初めて看取りに関わる際は、先輩職員のサポートを受けながら、徐々に役割の幅を広げていくのが現実的なステップです。
看取り後の振り返り
看取りに関わったあとは、チームで振り返りの場を設ける職場が増えています。ご本人とご家族にとってどんな時間が過ごせたか、ケアで改善できる点は何だったかを共有することで、次の看取りに向けた学びが蓄積されていきます。
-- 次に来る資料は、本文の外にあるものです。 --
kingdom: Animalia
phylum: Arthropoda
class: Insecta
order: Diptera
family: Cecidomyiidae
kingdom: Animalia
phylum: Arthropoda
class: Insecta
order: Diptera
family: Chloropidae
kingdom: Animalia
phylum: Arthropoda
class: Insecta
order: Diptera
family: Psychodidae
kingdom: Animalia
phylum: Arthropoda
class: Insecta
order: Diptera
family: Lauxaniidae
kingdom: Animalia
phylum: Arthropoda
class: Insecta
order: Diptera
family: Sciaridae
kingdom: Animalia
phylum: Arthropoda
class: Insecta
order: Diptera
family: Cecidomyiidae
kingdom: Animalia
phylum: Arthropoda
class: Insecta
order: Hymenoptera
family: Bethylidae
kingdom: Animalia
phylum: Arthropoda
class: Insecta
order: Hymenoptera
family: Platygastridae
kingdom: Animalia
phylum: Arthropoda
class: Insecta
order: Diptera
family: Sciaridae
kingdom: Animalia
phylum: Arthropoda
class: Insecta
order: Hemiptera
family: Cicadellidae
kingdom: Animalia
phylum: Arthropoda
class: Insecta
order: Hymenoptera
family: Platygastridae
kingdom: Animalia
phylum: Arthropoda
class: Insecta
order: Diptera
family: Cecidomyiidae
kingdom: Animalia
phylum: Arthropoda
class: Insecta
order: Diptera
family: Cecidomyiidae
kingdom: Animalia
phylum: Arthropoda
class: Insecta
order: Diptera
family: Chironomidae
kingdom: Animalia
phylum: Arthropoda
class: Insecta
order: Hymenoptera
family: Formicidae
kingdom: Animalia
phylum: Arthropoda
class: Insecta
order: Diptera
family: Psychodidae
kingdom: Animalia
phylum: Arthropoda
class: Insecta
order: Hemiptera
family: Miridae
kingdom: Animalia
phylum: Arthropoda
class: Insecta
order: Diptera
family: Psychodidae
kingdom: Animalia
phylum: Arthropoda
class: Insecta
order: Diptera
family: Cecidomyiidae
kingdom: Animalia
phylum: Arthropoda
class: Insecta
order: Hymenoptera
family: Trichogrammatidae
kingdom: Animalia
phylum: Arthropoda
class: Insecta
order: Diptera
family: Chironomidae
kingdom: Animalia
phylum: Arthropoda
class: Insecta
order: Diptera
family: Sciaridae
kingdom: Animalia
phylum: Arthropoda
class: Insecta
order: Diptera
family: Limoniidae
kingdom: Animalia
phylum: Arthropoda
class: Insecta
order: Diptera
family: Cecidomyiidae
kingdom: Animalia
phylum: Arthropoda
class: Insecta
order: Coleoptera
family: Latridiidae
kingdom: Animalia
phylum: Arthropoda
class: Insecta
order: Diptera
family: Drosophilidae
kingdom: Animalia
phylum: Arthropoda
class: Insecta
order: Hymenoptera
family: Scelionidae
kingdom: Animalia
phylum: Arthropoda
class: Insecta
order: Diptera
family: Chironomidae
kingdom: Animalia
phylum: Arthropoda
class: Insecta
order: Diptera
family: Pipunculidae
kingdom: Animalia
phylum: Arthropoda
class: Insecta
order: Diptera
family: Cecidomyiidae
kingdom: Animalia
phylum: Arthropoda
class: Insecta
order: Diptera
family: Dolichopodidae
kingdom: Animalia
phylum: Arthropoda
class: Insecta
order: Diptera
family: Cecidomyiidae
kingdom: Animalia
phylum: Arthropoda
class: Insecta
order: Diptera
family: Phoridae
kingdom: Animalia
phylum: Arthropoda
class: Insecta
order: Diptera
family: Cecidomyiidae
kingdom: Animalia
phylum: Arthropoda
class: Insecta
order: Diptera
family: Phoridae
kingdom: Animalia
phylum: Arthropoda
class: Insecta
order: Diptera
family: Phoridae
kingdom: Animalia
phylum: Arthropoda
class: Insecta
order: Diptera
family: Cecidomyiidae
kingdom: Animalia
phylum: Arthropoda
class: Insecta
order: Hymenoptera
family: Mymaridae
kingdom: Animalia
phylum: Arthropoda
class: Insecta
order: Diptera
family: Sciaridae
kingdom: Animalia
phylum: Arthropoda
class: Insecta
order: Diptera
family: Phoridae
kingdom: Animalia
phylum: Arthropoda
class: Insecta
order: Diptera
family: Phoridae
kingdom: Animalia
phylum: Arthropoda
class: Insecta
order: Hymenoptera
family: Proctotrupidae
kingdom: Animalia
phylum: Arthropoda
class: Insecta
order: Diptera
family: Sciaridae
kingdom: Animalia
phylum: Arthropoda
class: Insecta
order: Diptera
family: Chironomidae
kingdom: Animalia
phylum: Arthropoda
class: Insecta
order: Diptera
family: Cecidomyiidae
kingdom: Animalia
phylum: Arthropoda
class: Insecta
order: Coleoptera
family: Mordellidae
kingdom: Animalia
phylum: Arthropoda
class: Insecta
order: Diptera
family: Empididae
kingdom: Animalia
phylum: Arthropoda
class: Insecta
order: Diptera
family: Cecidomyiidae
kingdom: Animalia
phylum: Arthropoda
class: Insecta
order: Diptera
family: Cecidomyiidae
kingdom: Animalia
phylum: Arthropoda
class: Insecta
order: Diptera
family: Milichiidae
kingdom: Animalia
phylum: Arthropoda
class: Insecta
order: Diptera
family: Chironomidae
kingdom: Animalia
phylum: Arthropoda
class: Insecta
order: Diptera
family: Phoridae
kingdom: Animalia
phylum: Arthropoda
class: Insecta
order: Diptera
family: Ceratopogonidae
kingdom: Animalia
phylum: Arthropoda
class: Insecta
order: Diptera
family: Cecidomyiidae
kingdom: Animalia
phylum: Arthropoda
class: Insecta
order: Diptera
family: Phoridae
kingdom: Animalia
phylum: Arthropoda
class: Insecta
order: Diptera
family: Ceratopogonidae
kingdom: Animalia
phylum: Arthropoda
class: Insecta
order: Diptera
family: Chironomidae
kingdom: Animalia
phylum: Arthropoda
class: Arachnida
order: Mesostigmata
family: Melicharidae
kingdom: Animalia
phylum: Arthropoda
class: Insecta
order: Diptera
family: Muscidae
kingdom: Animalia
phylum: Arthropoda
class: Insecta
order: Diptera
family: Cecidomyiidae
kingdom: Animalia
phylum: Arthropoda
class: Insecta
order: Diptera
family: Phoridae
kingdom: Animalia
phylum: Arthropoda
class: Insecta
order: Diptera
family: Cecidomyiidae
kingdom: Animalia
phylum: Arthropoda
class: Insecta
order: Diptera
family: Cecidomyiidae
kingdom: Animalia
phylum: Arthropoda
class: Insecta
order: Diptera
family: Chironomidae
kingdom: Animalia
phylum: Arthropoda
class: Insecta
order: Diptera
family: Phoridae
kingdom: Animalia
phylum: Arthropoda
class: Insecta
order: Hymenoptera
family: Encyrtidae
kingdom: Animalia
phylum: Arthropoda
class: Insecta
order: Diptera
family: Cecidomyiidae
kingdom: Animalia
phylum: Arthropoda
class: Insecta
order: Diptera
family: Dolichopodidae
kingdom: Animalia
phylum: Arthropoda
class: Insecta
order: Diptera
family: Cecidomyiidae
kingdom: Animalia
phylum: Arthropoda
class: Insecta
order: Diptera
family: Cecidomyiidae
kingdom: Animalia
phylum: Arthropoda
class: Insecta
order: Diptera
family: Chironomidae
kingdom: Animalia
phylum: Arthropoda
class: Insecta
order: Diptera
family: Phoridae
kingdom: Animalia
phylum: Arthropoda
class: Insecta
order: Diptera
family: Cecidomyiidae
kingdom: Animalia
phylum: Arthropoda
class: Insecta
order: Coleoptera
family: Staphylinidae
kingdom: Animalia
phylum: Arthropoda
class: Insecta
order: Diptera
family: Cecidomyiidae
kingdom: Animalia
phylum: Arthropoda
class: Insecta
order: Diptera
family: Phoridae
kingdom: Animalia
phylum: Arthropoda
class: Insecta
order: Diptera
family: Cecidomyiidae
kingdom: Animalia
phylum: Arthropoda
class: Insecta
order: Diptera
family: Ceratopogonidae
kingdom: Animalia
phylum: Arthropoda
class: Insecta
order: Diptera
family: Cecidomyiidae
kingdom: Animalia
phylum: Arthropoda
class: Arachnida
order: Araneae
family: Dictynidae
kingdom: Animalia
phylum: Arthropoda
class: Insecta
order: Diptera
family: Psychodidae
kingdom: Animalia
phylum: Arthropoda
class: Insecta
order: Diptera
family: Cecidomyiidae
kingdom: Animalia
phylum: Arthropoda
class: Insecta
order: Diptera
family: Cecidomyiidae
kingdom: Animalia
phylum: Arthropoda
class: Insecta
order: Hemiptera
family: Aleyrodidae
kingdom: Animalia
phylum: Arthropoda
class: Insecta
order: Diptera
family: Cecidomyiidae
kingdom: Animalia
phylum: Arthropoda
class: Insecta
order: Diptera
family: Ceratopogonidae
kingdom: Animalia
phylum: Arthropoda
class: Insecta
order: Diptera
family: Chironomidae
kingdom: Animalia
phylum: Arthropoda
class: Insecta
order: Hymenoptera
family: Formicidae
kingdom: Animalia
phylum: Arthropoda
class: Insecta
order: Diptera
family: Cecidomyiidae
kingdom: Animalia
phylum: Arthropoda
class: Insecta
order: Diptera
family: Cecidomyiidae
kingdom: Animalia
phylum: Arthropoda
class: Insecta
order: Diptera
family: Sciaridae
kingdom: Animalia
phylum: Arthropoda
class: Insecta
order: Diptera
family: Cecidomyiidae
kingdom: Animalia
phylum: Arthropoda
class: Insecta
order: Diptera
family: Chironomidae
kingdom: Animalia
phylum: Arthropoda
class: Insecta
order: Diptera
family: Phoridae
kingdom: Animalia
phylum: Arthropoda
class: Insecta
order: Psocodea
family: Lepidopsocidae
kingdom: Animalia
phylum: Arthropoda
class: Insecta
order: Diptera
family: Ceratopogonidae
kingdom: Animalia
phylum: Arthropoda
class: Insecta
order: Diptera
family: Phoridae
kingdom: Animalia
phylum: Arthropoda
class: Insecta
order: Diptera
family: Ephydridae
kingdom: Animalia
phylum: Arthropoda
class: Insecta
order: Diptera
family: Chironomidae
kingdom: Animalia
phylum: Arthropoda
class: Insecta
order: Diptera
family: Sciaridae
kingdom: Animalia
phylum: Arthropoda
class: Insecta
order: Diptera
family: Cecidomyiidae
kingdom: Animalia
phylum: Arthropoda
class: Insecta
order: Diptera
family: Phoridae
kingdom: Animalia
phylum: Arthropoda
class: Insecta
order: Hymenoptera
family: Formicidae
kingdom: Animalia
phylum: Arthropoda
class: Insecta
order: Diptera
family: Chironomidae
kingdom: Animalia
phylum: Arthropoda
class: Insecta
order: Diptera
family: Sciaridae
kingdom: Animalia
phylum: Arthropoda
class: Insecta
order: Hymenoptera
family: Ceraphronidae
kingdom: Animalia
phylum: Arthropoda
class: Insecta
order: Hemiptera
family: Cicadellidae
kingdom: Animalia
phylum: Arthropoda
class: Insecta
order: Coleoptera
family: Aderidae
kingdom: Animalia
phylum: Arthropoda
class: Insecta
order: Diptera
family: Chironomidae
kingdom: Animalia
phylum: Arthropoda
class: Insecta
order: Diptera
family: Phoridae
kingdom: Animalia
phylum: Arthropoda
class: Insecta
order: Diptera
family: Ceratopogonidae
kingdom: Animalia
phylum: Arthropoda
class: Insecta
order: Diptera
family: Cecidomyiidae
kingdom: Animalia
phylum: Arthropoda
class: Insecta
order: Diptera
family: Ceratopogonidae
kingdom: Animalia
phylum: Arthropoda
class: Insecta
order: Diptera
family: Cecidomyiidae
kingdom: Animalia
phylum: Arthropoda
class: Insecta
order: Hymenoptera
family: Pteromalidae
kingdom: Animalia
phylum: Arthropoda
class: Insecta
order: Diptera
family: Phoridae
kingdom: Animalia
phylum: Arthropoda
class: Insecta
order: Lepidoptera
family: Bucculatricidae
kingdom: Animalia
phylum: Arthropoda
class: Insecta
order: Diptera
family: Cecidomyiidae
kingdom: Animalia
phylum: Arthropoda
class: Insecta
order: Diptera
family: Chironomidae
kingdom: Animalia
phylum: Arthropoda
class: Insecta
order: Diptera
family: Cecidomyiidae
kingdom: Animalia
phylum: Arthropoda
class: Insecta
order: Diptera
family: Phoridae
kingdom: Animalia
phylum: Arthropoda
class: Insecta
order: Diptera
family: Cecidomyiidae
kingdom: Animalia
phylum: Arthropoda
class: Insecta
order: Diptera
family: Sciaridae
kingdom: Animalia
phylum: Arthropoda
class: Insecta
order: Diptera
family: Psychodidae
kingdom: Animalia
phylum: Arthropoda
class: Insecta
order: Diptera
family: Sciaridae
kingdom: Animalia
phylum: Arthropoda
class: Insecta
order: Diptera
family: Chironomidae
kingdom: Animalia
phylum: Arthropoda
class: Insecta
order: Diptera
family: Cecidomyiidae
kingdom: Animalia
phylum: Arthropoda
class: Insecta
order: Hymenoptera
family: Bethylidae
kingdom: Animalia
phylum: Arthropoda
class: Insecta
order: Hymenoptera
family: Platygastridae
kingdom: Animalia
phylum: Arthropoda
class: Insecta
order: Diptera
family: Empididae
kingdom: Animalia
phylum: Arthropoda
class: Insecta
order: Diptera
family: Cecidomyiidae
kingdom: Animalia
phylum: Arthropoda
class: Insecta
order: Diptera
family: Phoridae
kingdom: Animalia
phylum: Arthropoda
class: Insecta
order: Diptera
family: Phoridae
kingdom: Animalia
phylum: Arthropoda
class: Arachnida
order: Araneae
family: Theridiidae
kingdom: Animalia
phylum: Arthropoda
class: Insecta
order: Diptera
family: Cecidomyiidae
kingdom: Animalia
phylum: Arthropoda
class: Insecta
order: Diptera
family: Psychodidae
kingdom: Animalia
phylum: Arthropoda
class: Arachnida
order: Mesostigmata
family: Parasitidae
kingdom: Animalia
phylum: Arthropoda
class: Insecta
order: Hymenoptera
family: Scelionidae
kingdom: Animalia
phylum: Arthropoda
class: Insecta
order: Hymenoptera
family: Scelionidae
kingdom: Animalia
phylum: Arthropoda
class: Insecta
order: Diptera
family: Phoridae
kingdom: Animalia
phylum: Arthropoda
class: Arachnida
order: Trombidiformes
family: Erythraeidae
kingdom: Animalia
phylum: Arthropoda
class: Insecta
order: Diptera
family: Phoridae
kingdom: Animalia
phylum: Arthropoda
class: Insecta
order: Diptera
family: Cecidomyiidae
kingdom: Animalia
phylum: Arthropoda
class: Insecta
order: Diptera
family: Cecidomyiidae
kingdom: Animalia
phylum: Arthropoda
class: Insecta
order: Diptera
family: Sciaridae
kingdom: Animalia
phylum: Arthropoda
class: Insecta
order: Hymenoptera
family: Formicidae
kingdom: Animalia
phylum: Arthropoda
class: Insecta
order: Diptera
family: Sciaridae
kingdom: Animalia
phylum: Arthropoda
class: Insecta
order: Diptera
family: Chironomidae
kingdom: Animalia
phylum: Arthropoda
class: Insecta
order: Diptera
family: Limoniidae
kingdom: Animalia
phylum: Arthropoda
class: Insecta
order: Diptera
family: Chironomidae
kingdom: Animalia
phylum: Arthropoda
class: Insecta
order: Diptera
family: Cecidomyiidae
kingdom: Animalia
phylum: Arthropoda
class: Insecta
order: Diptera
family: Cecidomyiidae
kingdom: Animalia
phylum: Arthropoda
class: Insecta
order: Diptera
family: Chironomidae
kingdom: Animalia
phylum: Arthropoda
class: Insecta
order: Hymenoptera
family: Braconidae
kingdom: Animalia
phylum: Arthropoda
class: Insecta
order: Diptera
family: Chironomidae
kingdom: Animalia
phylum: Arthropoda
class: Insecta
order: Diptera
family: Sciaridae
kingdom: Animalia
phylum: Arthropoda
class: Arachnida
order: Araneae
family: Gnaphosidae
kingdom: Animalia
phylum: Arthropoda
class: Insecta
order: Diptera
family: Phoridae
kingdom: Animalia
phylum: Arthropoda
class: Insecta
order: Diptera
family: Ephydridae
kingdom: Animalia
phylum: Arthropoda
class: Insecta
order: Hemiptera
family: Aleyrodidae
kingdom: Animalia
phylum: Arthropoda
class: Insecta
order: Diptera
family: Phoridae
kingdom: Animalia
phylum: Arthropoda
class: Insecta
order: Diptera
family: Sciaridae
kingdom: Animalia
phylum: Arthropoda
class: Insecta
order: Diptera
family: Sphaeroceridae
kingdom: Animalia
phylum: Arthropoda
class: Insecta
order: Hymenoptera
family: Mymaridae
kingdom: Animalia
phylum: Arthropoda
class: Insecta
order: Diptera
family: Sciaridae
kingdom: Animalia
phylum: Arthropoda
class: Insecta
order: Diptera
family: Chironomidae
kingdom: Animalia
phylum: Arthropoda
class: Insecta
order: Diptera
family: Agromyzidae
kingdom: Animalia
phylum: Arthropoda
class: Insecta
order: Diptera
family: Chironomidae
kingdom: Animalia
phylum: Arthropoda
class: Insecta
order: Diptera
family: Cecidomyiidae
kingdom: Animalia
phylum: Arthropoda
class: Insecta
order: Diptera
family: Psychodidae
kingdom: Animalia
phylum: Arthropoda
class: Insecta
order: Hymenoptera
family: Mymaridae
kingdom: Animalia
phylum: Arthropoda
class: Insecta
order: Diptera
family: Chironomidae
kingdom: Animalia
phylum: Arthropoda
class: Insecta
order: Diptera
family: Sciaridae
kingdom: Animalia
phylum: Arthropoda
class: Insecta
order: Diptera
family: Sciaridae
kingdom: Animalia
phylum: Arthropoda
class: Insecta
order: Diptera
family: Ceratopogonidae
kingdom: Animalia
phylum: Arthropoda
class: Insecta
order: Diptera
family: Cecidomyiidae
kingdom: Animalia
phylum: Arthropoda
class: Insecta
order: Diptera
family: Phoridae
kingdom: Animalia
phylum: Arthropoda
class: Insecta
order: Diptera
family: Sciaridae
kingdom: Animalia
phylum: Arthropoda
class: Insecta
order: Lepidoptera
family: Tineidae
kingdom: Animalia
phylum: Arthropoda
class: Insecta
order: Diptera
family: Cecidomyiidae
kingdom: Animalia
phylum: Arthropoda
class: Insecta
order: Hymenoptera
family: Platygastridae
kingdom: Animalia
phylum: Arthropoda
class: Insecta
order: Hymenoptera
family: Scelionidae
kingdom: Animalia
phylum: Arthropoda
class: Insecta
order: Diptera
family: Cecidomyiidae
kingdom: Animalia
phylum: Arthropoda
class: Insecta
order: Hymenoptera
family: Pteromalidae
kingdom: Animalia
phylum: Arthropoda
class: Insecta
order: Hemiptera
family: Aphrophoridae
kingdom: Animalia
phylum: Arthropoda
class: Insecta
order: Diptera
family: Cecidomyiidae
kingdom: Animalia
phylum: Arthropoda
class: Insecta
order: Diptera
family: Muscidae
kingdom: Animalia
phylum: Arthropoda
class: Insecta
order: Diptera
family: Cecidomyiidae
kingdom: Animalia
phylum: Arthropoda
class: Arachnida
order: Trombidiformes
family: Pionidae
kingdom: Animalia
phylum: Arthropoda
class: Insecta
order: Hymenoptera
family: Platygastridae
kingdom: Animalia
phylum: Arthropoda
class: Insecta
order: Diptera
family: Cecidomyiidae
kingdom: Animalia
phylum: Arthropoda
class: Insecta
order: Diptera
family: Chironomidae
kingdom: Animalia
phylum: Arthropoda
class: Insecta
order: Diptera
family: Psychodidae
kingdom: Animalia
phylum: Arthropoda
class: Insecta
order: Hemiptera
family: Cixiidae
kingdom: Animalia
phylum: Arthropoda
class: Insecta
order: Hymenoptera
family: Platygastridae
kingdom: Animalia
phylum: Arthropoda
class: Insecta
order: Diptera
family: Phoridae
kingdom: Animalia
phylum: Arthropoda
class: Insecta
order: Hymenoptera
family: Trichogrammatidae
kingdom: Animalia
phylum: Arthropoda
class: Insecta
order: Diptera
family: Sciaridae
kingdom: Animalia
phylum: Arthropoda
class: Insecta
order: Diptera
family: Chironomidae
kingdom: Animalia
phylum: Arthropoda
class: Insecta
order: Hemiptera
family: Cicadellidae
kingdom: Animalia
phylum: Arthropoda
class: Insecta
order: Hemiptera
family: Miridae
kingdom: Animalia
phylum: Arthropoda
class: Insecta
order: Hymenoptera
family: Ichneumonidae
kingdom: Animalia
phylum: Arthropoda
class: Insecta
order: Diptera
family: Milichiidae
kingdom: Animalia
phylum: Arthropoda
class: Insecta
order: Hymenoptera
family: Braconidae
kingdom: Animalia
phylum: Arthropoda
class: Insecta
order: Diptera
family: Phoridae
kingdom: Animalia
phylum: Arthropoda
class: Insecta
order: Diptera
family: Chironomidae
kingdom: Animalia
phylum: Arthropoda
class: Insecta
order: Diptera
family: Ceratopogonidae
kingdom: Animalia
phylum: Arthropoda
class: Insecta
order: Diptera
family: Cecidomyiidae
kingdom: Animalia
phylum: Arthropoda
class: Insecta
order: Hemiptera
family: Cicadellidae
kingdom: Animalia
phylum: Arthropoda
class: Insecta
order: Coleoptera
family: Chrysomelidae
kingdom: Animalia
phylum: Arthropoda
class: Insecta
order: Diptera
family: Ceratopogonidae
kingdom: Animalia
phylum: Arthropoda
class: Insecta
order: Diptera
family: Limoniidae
同時に、職員自身の感情にもしっかり目を向けることが大切です。喪失感や悲しみを言葉にすることで、心を整えやすくなります。先輩職員や同僚と気持ちを共有する時間を持つことが、看取りケアを長く続けるうえでの支えになります。
まとめ
看取りケアはご本人・ご家族の人生に寄り添う重要なケアであり、職員自身の支援体制も大切なテーマです。チームと学びの機会を活用しながら、自分のペースで関わり方を深めていきましょう。